Millions of people were in such awe of his abilities for those few weeks of the summer, that it overshadowed something that for most seemed unforgettable: six gold medals at the Athens Olympics four years earlier. It was those Olympics that turned Phelps into a household name. Phelps became a sensation just as I started swimming competitively, and he not only reinforced my passion for the sport, but redefined what it means to be a dedicated swimmer. He achieved world-class times by taking on arguably the strictest training schedule known—he didn’t take a day off for five years straight. 1,825 consecutive days in the water.

Nitpick all you want about his goofy smile or extra-long torso; Phelps has some extraordinary physical qualities, not to mention some of the most impressive athletic talent in history, and that puts him among the hottest sportsmen (well, all men).

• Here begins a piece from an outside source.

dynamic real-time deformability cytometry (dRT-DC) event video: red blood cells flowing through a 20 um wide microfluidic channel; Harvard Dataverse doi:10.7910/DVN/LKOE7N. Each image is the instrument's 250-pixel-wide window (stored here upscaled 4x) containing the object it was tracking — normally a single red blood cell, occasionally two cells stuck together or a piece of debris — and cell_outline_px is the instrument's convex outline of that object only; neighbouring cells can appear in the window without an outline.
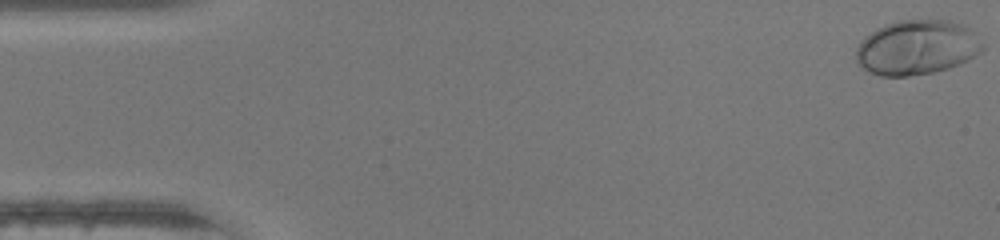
{"species": "human", "species_latin": "Homo sapiens", "temperature_condition": "warm", "stored_images_in_passage": 47, "camera_frame_rate_fps": 3000, "um_per_image_px": 0.085, "donor": {"sex": "female"}, "frame": {"image": 1, "passage_image": 1, "time_ms": 0.0, "image_size_px": [1000, 240], "cell_outline_px": [[984, 48], [980, 52], [968, 60], [960, 64], [936, 72], [908, 76], [880, 76], [860, 68], [856, 60], [856, 48], [860, 40], [864, 36], [876, 28], [884, 24], [900, 20], [948, 20], [964, 24], [984, 44]], "centroid_in_image_um": [77.9, 4.04], "position_along_channel_um": 7.1, "area_um2": 40.69}}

One of my best friends once told me that you could dial 911 on good abs. If you’re in a state of emergency, Michael Phelps is your guy. Maybe it comes from the tens of thousands of yards he swims daily training for various international competitions, or it’s the product of what swimmers refer to as “dry land” training—weights, running, strengthening exercises. Whatever it is, you would be hard pressed to find a set of abs better than Phelps’. When do you stop counting “packs” anyway? Six? Eight? Twelve? Only a body of Phelps’ caliber can make the alien-like Speedo LZR racing suit look attractive.

How about a little scientific data for the doubters? Where can you find such data? On Facebook, of course. If you’re a fan of Phelps, as I am, you can see his profile pictures. On one insanely cute, off-center head shot of Phelps, there are 50 comments, all informing Michael how attractive he is. If the 50 comments aren’t enough, 815 people thought the picture was pleasing enough to like it.

You think Phelps is ugly? Tell that to his 14 gold medals.